Problema planteado 1: Reproduce todo el fragmento del texto sobre el humor y el machismo que va desde "Un chiste, siempre" hasta "en voz alta.", y cambia "chiste" por "broma".
Problema planteado 2: Retoma el texto sobre el humor y el machismo y continúalo después de su última oración.

Unas semanas atrás, el presidente Nicolás Maduro comentó en una de sus alocuciones, que sus únicas propiedades eran “las pocas cosas había en su casa” y por supuesto “su esposa Cilia”, en lo que intentó fuera una especie de declaración de amor y terminó por ser otra de las tantas frases que forman parte del imaginario machista del chavismo. No obstante, lo anterior no me sorprendió tanto como la respuesta que recibió el comentario de una mujer brillante en mi Time Line, que expresó en voz alta su preocupación por nociones semejantes sobre la identidad femenina. “Si tienes muebles en la casa, ¿de quién son?” dijo uno de los abundantes comentaristas “burlones” que son tan frecuentes en Twitter. De inmediato, aclaró que se trataba de una broma. “¿No ves que sólo es un chiste?” insistió, cuando a la autora del comentario inicial le preocupó la connotación de la frase.
Un chiste, siempre se trata de un chiste, me digo inquieta, lo cual no sería un problema si realmente se tratara de humor. No está mal burlarse de los temas de actualidad, los que están en boca de todos. No está mal encontrar en la sátira, la provocación y la ironía una forma de confrontar las ideas del resto. Lo que sí resulta preocupante y pasa con mucha frecuencia, es llamar humor a lo que en realidad es una mirada directa hacia temas controversiales. Pero en este caso, el comentario fue rápido, directo, sin el giro de la ironía, el juego de palabras brillante que asocio con lo humorístico. “¿Si tienes muebles en tu casa, de quiénes son?” me repito en voz alta.

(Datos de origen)

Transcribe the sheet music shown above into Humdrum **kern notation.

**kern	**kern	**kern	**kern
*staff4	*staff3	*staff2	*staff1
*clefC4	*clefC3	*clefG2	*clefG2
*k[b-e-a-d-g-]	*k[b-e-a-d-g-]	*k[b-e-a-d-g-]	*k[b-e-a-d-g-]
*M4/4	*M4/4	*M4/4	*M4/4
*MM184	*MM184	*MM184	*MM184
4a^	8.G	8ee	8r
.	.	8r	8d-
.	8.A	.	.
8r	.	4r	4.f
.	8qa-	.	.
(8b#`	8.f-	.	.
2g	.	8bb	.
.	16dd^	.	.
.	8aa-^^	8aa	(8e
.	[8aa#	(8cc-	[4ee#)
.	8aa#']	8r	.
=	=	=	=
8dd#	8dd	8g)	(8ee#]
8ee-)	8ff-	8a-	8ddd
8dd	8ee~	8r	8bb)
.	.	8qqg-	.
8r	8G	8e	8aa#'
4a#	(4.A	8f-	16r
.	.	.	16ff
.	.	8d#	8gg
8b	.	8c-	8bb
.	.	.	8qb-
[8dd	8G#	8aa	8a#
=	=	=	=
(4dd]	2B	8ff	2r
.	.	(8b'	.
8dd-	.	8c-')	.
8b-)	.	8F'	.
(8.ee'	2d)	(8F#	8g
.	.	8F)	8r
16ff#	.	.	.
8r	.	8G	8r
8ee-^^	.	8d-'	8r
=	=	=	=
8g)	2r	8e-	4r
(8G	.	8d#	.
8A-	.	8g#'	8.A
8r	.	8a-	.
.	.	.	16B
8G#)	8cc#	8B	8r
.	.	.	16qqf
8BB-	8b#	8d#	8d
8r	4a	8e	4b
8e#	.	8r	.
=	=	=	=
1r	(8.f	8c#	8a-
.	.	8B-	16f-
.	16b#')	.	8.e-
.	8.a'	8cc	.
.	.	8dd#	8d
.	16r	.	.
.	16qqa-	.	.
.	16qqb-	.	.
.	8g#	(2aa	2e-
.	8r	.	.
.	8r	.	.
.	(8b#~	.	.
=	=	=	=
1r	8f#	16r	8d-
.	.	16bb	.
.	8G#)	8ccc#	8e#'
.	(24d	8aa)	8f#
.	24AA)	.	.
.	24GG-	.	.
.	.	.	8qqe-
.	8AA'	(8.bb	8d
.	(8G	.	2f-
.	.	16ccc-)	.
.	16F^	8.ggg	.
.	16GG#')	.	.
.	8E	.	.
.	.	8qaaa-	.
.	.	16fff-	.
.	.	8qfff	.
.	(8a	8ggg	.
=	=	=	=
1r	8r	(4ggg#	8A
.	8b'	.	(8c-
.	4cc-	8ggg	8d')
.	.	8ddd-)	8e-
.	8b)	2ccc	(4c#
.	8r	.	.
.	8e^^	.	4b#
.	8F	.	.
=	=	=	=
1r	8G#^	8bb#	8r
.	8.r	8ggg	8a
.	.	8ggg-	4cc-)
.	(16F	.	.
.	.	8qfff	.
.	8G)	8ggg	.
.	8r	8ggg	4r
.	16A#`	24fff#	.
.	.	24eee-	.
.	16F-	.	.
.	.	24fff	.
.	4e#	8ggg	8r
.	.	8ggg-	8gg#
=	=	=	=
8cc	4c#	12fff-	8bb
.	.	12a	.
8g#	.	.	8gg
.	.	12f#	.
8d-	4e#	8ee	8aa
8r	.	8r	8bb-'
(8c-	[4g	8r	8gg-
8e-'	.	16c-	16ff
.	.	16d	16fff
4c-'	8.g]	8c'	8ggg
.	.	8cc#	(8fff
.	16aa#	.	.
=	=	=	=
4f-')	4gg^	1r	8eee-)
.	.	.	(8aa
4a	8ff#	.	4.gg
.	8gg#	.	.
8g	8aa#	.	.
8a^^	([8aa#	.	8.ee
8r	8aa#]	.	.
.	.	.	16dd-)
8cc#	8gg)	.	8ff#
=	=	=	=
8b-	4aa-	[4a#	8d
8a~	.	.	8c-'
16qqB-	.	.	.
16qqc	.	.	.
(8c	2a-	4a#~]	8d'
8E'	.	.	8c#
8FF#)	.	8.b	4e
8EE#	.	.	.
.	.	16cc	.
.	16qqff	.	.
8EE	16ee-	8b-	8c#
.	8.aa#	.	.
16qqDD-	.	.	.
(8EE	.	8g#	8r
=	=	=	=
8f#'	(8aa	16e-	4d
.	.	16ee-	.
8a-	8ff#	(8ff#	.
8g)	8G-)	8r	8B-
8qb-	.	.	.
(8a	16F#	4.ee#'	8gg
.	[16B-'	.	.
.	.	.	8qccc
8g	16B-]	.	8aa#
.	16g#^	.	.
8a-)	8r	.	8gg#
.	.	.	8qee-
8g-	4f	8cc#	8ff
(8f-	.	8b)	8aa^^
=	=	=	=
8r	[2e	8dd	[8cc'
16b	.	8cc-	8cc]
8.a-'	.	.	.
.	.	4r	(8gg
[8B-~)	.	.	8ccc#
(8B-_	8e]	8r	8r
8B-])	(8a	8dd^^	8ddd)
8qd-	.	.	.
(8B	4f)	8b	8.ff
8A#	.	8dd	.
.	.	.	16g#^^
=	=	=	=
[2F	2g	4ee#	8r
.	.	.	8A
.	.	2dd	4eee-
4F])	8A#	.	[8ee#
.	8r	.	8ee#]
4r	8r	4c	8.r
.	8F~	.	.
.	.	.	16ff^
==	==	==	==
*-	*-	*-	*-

Resultado 1:
Un broma, siempre se trata de un broma, me digo inquieta, lo cual no sería un problema si realmente se tratara de humor. No está mal burlarse de los temas de actualidad, los que están en boca de todos. No está mal encontrar en la sátira, la provocación y la ironía una forma de confrontar las ideas del resto. Lo que sí resulta preocupante y pasa con mucha frecuencia, es llamar humor a lo que en realidad es una mirada directa hacia temas controversiales. Pero en este caso, el comentario fue rápido, directo, sin el giro de la ironía, el juego de palabras brillante que asocio con lo humorístico. “¿Si tienes muebles en tu casa, de quiénes son?” me repito en voz alta.

Resultado 2:
El machismo en Venezuela es acendrado, una mezcla de la normalización de la violencia con la pretensión de un conservadurismo puro y duro que absorbe el prejuicio, lo transforma en tradición y obligación. Sí, es humor – podría serlo – pero también, es una idea que se repite a diario, que está en todas partes, que todas las mujeres del país y si extendemos la reflexión, del continente, debemos sufrir alguna vez.
Porque el machismo es parte de nuestra cultura. Lo es, en las pequeñas cosas, como las frecuentes insinuaciones de que las “verdaderas damas” no hablan acerca de su deseo sexual, ni tampoco analizan su cuerpo desde una perspectiva moderna, libre de discriminación. En las críticas al comportamiento, la apariencia, en la forma en que el cuerpo y la actitud de la mujer se cosifican en maneras distintas hasta crear una idealización peligrosa, incómoda, la mayoría de las veces, restrictiva.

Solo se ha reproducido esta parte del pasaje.